> [Request]: Take each line below that has "pixels" and copy it.

> [Records for this task]:
-- Opening Marker --

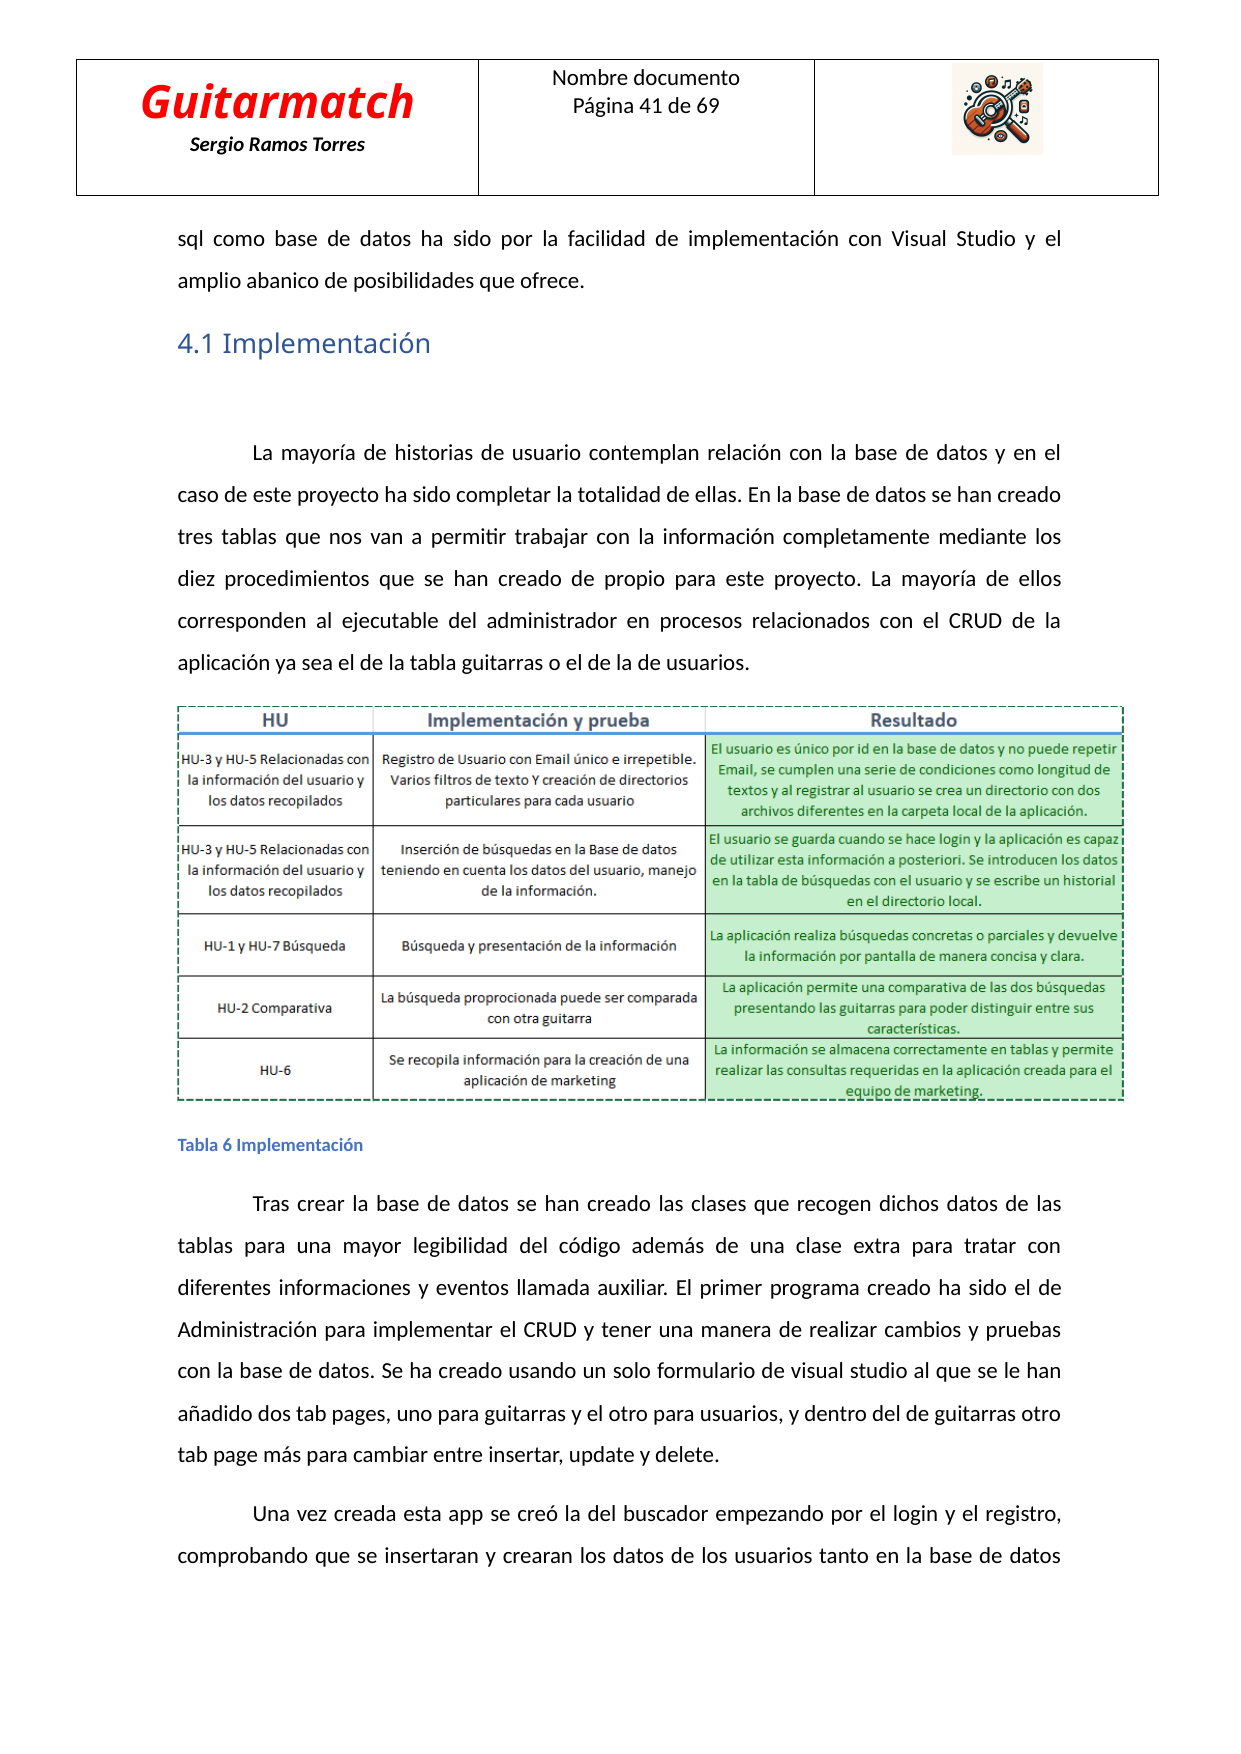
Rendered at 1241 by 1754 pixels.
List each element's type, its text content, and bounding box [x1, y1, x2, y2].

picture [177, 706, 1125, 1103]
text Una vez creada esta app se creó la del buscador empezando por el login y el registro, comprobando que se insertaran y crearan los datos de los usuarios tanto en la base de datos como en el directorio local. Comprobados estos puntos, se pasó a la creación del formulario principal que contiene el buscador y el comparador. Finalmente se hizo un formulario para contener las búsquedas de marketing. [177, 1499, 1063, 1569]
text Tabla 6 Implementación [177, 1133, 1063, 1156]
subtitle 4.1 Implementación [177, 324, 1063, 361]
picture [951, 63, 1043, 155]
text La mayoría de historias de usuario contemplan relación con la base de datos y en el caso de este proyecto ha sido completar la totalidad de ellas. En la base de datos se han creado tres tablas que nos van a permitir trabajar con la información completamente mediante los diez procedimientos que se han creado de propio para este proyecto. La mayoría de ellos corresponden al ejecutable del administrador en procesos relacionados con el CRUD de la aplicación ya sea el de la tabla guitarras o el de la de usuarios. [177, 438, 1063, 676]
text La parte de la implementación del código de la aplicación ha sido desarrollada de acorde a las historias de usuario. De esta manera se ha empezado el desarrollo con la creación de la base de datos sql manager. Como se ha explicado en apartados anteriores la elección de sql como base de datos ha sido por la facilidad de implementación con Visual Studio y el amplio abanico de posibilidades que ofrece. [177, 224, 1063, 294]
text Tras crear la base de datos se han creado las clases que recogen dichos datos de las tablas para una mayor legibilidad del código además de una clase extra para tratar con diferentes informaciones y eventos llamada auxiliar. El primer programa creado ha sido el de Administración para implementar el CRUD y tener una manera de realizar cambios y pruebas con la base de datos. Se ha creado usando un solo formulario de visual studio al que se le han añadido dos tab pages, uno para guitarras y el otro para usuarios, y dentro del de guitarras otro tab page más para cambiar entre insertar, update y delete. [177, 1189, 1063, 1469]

-- Closing Marker --
-- Opening Marker --

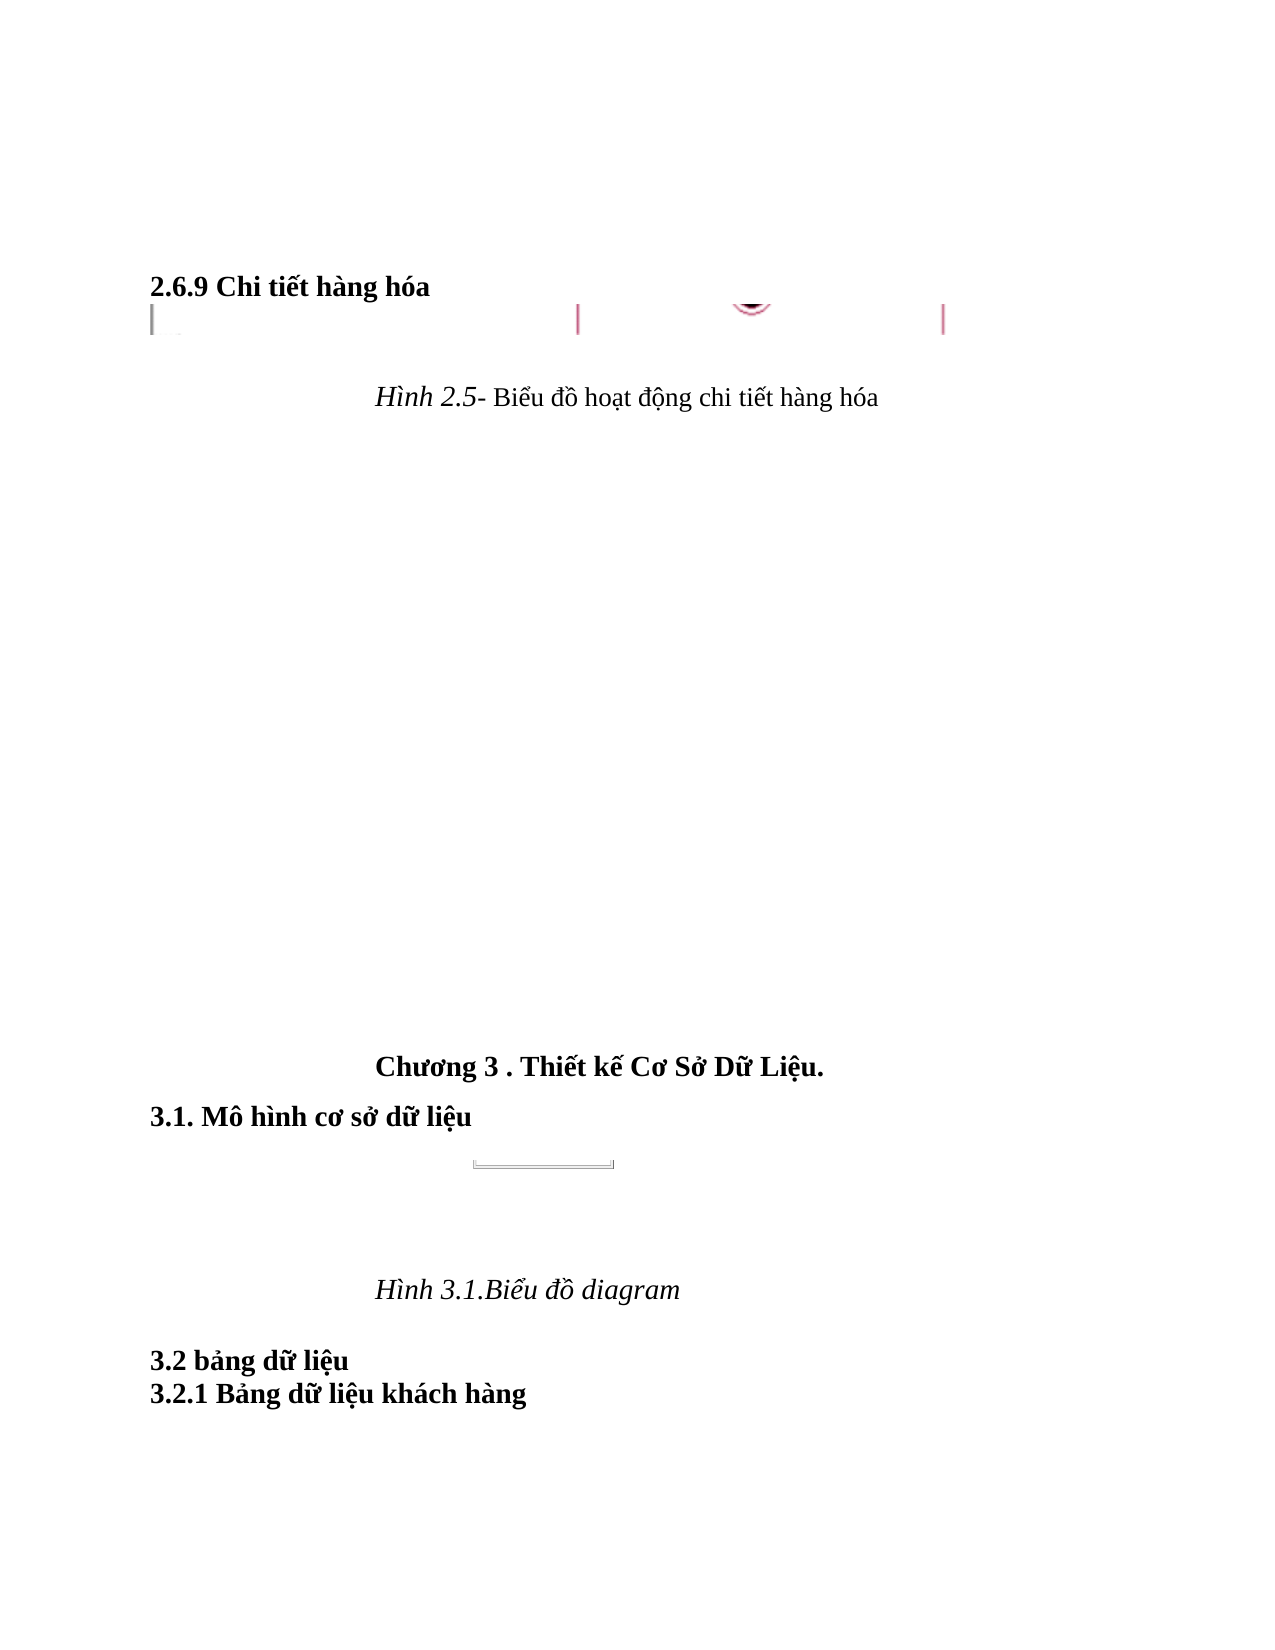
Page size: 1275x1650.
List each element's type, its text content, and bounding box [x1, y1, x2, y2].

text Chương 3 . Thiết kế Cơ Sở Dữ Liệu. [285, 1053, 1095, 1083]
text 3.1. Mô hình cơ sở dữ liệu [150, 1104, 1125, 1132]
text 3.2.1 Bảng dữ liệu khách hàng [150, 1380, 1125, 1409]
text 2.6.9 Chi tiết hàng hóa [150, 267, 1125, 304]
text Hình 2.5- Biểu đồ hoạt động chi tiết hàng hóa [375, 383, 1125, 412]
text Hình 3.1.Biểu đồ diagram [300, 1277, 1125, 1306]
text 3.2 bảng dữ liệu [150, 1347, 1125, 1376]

-- Closing Marker --
-- Opening Marker --

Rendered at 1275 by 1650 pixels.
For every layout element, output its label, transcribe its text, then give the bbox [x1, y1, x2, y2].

-- Closing Marker --

> [Result below]:
Rendered at 1241 by 1754 pixels.
Rendered at 1275 by 1650 pixels.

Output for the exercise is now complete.